The End and the Beginning
By: Olivia

"He threatens many that hath injured one."-Ben Jonson-"Fall Of Sejanus"

"Forsake not an old friend; for the new is not comparable to him: a new friend is as new wine;
when it is old, thou shalt drink it with pleasure."-Ecclesiastics 9:10



The truth is, I didn't like him at first.

Lennie came onto the crime scene I was investigating all loud mouthed and arrogant. He acted
like he knew it all, like he was better than me or something. His shady reputation preceded him
and he wore it proudly. Granted, he had more seniority over me, he had more experience in
homicide cases, but he still could have used some humility. I knew in two seconds he was
nothing like Max or Phil.

Through the whole case Lennie just kept acting all arrogant and cocky. He cracked a joke about
how his ex-wives thought it was wonderful that he was partnered with me because my last two
partners had been shot. The ex-wives were under the mistaken impression that he was heavily
insured.

I just reigned in my temper until the docs would declare Phil fit for duty and return as my
partner. I nearly lost it when Lennie tried to make himself at home at Phil's desk. Phil being
shot brought back all the painful memories of my first partner Max's death in the line of duty.
At least Phil had survived. Soon Phil would be back in and things would return to the way they
had been before.

But, of course, that was not to be. Phil decided to take that desk job in another precinct. And I
was stuck with Lennie as my new partner. There was no choice. So I helped Lennie start putting
his stuff in Phil's desk-Lennie's new desk.

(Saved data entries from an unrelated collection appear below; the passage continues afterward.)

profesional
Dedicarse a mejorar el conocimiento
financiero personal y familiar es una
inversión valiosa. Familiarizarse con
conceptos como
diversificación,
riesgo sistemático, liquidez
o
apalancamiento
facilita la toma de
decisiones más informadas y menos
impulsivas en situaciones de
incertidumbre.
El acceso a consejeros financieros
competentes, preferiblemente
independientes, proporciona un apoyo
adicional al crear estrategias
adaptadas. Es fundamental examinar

And somewhere down that road, during cases and investigations, I grew to respect Lennie. I
realized that I had as much to learn from him as from Max and Phil. Maybe he even learned a
thing or two from me. Eventually respect turned to trust. Lennie is a good investigator and a
good friend. He is passionate about bringing killers to justice and has his own code of honor.

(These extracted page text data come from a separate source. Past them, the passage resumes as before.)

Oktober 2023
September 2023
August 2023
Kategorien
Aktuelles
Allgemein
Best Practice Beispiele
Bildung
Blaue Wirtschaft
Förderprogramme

Lennie is also very human. He wasn't arrogant or cocky as I had thought at first. What I
mistook for arrogance and cockiness was his defense mechanism. Homicide detectives see
murdered vics practically every day of their lives. Lennie's one-liners are a way of not letting
the vics get too overwhelming. Lennie works hard to bring their killers to justice, but if he
couldn't tell a joke every once in awhile he'd go insane.

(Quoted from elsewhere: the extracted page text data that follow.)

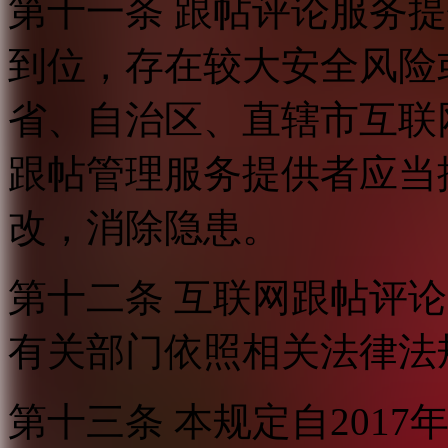
第十一条 跟帖评论服务
到位，存在较大安全风险
省、自治区、直辖市互联
跟帖管理服务提供者应当
改，消除隐患。
第十二条 互联网跟帖评
有关部门依照相关法律法
第十三条 本规定自2017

If other people won't let Lennie live down his past reputation, if they won't let him live down his
past years as an alcoholic, to hell with them. That was the past. Lennie was my partner for three
and a half years and I know better.

And so here I am. If I hadn't let my Irish temper get the better of me, maybe I wouldn't be here.
But it was bound to happen sooner or later. One can only push the line so far until it breaks and
it often breaks when one least expects it.

Maybe I shouldn't have hit that Councilman, but I can't stand arrogance and bigotry. I can't
stand people who manipulate others. Those things create killers. Max always hated politicians
and I'm beginning to see why. Aren't they supposed to be like us? Aren't they supposed to be
working to serve and protect people?

I don't deserve to be hidden away on Staten Island. I don't deserve to be demoted and disgraced
just due to one little punch in the face to someone who deserved it. But I've seen that practically
every day in my line of work. One act can change your life forever. I can't get past the
inequality of our system though. If I had punched some low-life perp and not some politician, I
would have probably gotten a slap on the wrist and nothing more. But as much as I don't
deserve this, I wouldn't take back that punch.

I will miss the people. I'll miss Lennie, Lieutenant Van Buren, Profacci, and a number of others
at the 2-7. Maybe I'll even miss some of the Counselors.

I'm just another one in the long list of people who've left over the years, some willingly and
others not. The people I started out with at the 2-7 are gone. I am the last of that bunch. Max
was shot dead, Phil took that desk job after he was shot, and Captain Cragen went on to head the
Anti-Corruption Task Force and then head the Special Victims Unit. Even the Counselors had
gone. Paul had left to become a defense attorney and Ben had left after the witness he had forced
into testifying was shot.

I take comfort in that I've always stood up for what was right and that there are still good people
left at the 2-7. They tried to help me, but it was useless. My fate was sealed the moment my fist
connected to his face. Maybe like Lennie we all have our own personal code of honor. At least
all the stand-up people that I've know throughout my career have one. My career, I chuckle to
myself.

I get off the ferry and head to the station house where I am to report for my first day of duty. I
pause just outside the station thinking of my life to come-beat cop on Staten Island-and my life
behind-homicide detective in Manhattan. I hope Lennie is assigned a good partner whom he
trusts and respects. He needs someone to watch his back now that I'm no longer there. But a
small part of me hopes he doesn't like his new partner too much...at first.